_Source information_

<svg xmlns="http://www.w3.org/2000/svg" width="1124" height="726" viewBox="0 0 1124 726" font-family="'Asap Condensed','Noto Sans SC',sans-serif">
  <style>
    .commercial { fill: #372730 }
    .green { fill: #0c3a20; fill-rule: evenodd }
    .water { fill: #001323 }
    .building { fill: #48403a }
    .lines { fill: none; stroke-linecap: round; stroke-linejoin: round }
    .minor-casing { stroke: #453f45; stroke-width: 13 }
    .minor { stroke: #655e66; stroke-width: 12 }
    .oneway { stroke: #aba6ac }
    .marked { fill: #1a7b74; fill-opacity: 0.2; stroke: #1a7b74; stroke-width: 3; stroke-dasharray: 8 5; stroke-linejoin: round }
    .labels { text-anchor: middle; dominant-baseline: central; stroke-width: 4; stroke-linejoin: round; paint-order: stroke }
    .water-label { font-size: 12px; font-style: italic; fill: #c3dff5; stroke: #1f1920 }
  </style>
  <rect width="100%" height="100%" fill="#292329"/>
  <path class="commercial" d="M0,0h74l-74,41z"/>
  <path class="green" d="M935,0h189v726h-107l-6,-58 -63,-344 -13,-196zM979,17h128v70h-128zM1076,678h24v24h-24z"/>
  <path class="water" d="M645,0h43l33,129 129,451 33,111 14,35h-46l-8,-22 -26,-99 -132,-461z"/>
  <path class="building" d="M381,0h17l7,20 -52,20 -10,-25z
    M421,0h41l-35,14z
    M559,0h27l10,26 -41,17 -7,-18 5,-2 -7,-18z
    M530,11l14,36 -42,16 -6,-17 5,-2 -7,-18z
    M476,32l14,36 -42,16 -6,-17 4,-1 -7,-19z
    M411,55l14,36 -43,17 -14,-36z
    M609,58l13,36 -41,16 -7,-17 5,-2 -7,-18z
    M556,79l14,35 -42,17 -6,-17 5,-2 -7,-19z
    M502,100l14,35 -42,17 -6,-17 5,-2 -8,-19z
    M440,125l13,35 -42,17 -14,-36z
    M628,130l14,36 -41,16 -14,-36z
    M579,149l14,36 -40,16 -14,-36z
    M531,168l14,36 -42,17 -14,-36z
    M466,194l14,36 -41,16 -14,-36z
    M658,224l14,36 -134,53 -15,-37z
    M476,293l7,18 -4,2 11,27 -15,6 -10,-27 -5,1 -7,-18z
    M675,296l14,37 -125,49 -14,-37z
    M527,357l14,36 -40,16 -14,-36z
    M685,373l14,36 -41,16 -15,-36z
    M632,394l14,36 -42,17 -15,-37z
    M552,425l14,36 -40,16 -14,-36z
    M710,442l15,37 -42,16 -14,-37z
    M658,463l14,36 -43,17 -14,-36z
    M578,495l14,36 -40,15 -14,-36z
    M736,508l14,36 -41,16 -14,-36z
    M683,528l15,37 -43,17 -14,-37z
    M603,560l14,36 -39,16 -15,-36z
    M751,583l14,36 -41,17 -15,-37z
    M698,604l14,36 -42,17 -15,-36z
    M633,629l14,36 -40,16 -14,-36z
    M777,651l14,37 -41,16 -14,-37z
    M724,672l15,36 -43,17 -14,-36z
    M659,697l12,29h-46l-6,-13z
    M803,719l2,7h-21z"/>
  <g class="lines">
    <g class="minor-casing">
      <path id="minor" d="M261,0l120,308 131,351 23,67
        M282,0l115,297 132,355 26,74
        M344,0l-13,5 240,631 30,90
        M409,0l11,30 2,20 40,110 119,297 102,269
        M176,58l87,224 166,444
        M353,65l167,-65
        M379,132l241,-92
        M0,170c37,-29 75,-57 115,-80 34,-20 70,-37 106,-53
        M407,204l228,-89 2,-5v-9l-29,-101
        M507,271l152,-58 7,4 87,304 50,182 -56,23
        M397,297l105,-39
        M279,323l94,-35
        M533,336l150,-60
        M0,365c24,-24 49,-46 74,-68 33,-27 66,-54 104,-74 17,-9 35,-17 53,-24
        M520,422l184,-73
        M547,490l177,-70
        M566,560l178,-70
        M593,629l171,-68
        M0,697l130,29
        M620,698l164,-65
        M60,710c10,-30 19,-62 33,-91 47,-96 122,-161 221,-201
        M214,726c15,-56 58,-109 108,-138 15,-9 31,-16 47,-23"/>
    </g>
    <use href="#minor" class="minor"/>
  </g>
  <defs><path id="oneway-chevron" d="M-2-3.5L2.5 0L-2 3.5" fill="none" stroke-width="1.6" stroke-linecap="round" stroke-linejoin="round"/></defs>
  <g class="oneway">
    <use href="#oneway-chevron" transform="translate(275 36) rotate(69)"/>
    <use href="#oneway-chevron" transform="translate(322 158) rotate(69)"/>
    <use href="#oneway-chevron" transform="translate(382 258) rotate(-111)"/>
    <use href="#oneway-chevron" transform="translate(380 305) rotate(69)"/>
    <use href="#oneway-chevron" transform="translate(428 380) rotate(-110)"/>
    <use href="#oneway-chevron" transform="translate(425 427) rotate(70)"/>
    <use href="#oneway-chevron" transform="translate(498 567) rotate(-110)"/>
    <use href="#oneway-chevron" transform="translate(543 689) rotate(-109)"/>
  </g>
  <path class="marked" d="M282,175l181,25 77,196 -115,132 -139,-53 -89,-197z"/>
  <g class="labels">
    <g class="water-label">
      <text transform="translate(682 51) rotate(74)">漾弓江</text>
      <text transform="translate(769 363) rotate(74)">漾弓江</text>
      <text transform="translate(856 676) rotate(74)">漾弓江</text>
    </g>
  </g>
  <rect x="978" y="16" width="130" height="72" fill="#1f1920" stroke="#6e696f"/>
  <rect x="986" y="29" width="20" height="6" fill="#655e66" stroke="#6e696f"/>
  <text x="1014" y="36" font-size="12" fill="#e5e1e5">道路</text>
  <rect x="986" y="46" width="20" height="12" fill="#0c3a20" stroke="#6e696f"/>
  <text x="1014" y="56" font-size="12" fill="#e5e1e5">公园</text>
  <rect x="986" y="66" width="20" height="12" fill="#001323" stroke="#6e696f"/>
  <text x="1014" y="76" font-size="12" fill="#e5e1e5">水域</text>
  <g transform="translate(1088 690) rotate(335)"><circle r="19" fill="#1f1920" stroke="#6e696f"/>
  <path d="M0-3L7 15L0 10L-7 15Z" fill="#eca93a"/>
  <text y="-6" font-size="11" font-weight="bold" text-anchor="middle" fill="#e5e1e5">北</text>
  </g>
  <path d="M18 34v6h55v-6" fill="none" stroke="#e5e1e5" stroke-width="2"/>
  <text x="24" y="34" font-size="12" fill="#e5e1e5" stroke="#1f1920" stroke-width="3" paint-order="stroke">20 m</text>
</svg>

_Activity_
Each record needs to be duplicated exactly as given.

_Solution_
<svg xmlns="http://www.w3.org/2000/svg" width="1124" height="726" viewBox="0 0 1124 726" font-family="'Asap Condensed','Noto Sans SC',sans-serif">
  <style>
    .commercial { fill: #372730 }
    .green { fill: #0c3a20; fill-rule: evenodd }
    .water { fill: #001323 }
    .building { fill: #48403a }
    .lines { fill: none; stroke-linecap: round; stroke-linejoin: round }
    .minor-casing { stroke: #453f45; stroke-width: 13 }
    .minor { stroke: #655e66; stroke-width: 12 }
    .oneway { stroke: #aba6ac }
    .marked { fill: #1a7b74; fill-opacity: 0.2; stroke: #1a7b74; stroke-width: 3; stroke-dasharray: 8 5; stroke-linejoin: round }
    .labels { text-anchor: middle; dominant-baseline: central; stroke-width: 4; stroke-linejoin: round; paint-order: stroke }
    .water-label { font-size: 12px; font-style: italic; fill: #c3dff5; stroke: #1f1920 }
  </style>
  <rect width="100%" height="100%" fill="#292329"/>
  <path class="commercial" d="M0,0h74l-74,41z"/>
  <path class="green" d="M935,0h189v726h-107l-6,-58 -63,-344 -13,-196zM979,17h128v70h-128zM1076,678h24v24h-24z"/>
  <path class="water" d="M645,0h43l33,129 129,451 33,111 14,35h-46l-8,-22 -26,-99 -132,-461z"/>
  <path class="building" d="M381,0h17l7,20 -52,20 -10,-25z
    M421,0h41l-35,14z
    M559,0h27l10,26 -41,17 -7,-18 5,-2 -7,-18z
    M530,11l14,36 -42,16 -6,-17 5,-2 -7,-18z
    M476,32l14,36 -42,16 -6,-17 4,-1 -7,-19z
    M411,55l14,36 -43,17 -14,-36z
    M609,58l13,36 -41,16 -7,-17 5,-2 -7,-18z
    M556,79l14,35 -42,17 -6,-17 5,-2 -7,-19z
    M502,100l14,35 -42,17 -6,-17 5,-2 -8,-19z
    M440,125l13,35 -42,17 -14,-36z
    M628,130l14,36 -41,16 -14,-36z
    M579,149l14,36 -40,16 -14,-36z
    M531,168l14,36 -42,17 -14,-36z
    M466,194l14,36 -41,16 -14,-36z
    M658,224l14,36 -134,53 -15,-37z
    M476,293l7,18 -4,2 11,27 -15,6 -10,-27 -5,1 -7,-18z
    M675,296l14,37 -125,49 -14,-37z
    M527,357l14,36 -40,16 -14,-36z
    M685,373l14,36 -41,16 -15,-36z
    M632,394l14,36 -42,17 -15,-37z
    M552,425l14,36 -40,16 -14,-36z
    M710,442l15,37 -42,16 -14,-37z
    M658,463l14,36 -43,17 -14,-36z
    M578,495l14,36 -40,15 -14,-36z
    M736,508l14,36 -41,16 -14,-36z
    M683,528l15,37 -43,17 -14,-37z
    M603,560l14,36 -39,16 -15,-36z
    M751,583l14,36 -41,17 -15,-37z
    M698,604l14,36 -42,17 -15,-36z
    M633,629l14,36 -40,16 -14,-36z
    M777,651l14,37 -41,16 -14,-37z
    M724,672l15,36 -43,17 -14,-36z
    M659,697l12,29h-46l-6,-13z
    M803,719l2,7h-21z"/>
  <g class="lines">
    <g class="minor-casing">
      <path id="minor" d="M261,0l120,308 131,351 23,67
        M282,0l115,297 132,355 26,74
        M344,0l-13,5 240,631 30,90
        M409,0l11,30 2,20 40,110 119,297 102,269
        M176,58l87,224 166,444
        M353,65l167,-65
        M379,132l241,-92
        M0,170c37,-29 75,-57 115,-80 34,-20 70,-37 106,-53
        M407,204l228,-89 2,-5v-9l-29,-101
        M507,271l152,-58 7,4 87,304 50,182 -56,23
        M397,297l105,-39
        M279,323l94,-35
        M533,336l150,-60
        M0,365c24,-24 49,-46 74,-68 33,-27 66,-54 104,-74 17,-9 35,-17 53,-24
        M520,422l184,-73
        M547,490l177,-70
        M566,560l178,-70
        M593,629l171,-68
        M0,697l130,29
        M620,698l164,-65
        M60,710c10,-30 19,-62 33,-91 47,-96 122,-161 221,-201
        M214,726c15,-56 58,-109 108,-138 15,-9 31,-16 47,-23"/>
    </g>
    <use href="#minor" class="minor"/>
  </g>
  <defs><path id="oneway-chevron" d="M-2-3.5L2.5 0L-2 3.5" fill="none" stroke-width="1.6" stroke-linecap="round" stroke-linejoin="round"/></defs>
  <g class="oneway">
    <use href="#oneway-chevron" transform="translate(275 36) rotate(69)"/>
    <use href="#oneway-chevron" transform="translate(322 158) rotate(69)"/>
    <use href="#oneway-chevron" transform="translate(382 258) rotate(-111)"/>
    <use href="#oneway-chevron" transform="translate(380 305) rotate(69)"/>
    <use href="#oneway-chevron" transform="translate(428 380) rotate(-110)"/>
    <use href="#oneway-chevron" transform="translate(425 427) rotate(70)"/>
    <use href="#oneway-chevron" transform="translate(498 567) rotate(-110)"/>
    <use href="#oneway-chevron" transform="translate(543 689) rotate(-109)"/>
  </g>
  <path class="marked" d="M282,175l181,25 77,196 -115,132 -139,-53 -89,-197z"/>
  <g class="labels">
    <g class="water-label">
      <text transform="translate(682 51) rotate(74)">漾弓江</text>
      <text transform="translate(769 363) rotate(74)">漾弓江</text>
      <text transform="translate(856 676) rotate(74)">漾弓江</text>
    </g>
  </g>
  <rect x="978" y="16" width="130" height="72" fill="#1f1920" stroke="#6e696f"/>
  <rect x="986" y="29" width="20" height="6" fill="#655e66" stroke="#6e696f"/>
  <text x="1014" y="36" font-size="12" fill="#e5e1e5">道路</text>
  <rect x="986" y="46" width="20" height="12" fill="#0c3a20" stroke="#6e696f"/>
  <text x="1014" y="56" font-size="12" fill="#e5e1e5">公园</text>
  <rect x="986" y="66" width="20" height="12" fill="#001323" stroke="#6e696f"/>
  <text x="1014" y="76" font-size="12" fill="#e5e1e5">水域</text>
  <g transform="translate(1088 690) rotate(335)"><circle r="19" fill="#1f1920" stroke="#6e696f"/>
  <path d="M0-3L7 15L0 10L-7 15Z" fill="#eca93a"/>
  <text y="-6" font-size="11" font-weight="bold" text-anchor="middle" fill="#e5e1e5">北</text>
  </g>
  <path d="M18 34v6h55v-6" fill="none" stroke="#e5e1e5" stroke-width="2"/>
  <text x="24" y="34" font-size="12" fill="#e5e1e5" stroke="#1f1920" stroke-width="3" paint-order="stroke">20 m</text>
</svg>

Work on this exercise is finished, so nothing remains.